**PASSAGE PROVIDED:**
3. Proliferative Breast Disease With Atypia (Atypical Hyperplasia)
This group carries a 4-5x increased risk (~13-17% lifetime). The "atypia" means the cells have begun to acquire features resembling carcinoma in situ, but do not fully meet the criteria.
Atypical Ductal Hyperplasia (ADH):
- A duct is partially (not completely) involved by an atypical epithelial proliferation
- Comprises rounded, cytologically monotonous cells with interspersed cribriform spaces
- Shares features with low-grade DCIS but falls short of full criteria (too small, or only partial duct involvement)

**SOURCE MATERIAL:**
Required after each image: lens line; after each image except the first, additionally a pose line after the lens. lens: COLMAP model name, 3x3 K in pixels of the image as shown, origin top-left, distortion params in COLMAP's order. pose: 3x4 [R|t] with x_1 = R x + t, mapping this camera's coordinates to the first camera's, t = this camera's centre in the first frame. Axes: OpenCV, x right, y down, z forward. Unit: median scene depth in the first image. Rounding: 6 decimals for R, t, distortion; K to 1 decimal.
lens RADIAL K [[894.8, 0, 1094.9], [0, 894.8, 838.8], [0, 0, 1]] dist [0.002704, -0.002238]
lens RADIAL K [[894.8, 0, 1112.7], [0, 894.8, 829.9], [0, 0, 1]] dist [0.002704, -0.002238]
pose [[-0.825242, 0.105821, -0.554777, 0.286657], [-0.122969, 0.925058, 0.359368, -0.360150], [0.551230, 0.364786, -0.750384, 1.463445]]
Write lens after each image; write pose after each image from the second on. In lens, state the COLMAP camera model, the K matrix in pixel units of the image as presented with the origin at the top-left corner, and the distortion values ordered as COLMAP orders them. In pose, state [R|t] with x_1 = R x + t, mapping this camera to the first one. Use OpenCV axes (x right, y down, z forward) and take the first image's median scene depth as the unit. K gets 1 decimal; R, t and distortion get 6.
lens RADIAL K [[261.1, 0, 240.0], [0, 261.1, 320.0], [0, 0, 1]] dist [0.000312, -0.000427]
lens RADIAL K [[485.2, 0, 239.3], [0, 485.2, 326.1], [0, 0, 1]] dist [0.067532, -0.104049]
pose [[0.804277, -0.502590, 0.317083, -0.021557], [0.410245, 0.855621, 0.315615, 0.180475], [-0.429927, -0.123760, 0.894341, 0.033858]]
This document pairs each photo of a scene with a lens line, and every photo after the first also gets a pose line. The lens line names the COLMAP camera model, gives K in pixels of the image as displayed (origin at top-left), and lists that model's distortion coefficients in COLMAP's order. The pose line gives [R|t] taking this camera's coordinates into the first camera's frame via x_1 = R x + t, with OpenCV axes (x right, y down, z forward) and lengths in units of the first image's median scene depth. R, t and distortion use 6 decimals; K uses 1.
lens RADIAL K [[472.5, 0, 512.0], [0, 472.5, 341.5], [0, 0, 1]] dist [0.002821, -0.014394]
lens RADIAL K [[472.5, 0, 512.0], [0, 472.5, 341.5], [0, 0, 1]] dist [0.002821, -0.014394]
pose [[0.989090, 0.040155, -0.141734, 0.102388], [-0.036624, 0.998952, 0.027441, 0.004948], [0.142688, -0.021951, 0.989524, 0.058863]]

**WORK ORDER A:** From the passage on atypical hyperplasia, repeat the text word for word from "This group carries" up to and including "meet the criteria.".
**WORK ORDER B:**
Answer these from the passage on atypical hyperplasia:
(i) How much is the risk increased for this group?
(ii) In atypical ductal hyperplasia, is a duct completely or partially involved?
(iii) Which condition does atypical ductal hyperplasia share features with?

**WRITTEN ANSWER A:**
This group carries a 4-5x increased risk (~13-17% lifetime). The "atypia" means the cells have begun to acquire features resembling carcinoma in situ, but do not fully meet the criteria.

**WRITTEN ANSWER B:**
(i) 4-5x, about 13-17% lifetime
(ii) Partially
(iii) Low-grade DCIS